Saved data entries

= = =

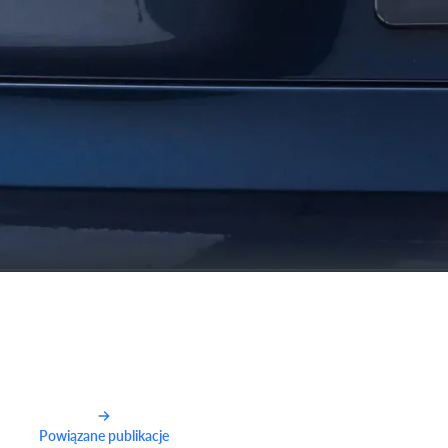
Powiązane publikacje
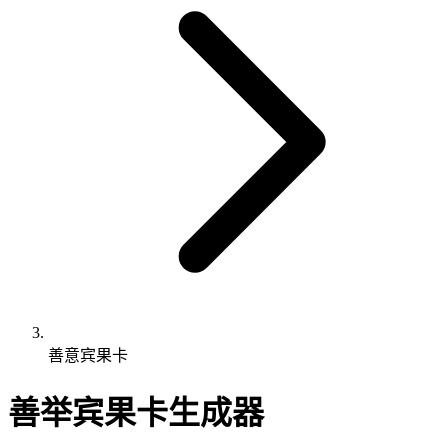
善意宾果卡
善举宾果卡生成器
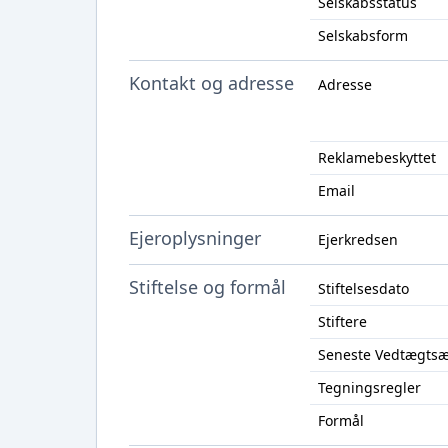
Selskabsstatus
Selskabsform
Kontakt og adresse
Adresse
Reklamebeskyttet
Email
Ejeroplysninger
Ejerkredsen
Stiftelse og formål
Stiftelsesdato
Stiftere
Seneste Vedtægts
Tegningsregler
Formål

= = =

EXERCISE
Copy every line of text from the listing above without changing a character. Leave the pictures out.

ANSWER SPACE
Powiązane publikacje
善意宾果卡
善举宾果卡生成器
Selskabsstatus
Selskabsform
Kontakt og adresse
Adresse
Reklamebeskyttet
Email
Ejeroplysninger
Ejerkredsen
Stiftelse og formål
Stiftelsesdato
Stiftere
Seneste Vedtægts
Tegningsregler
Formål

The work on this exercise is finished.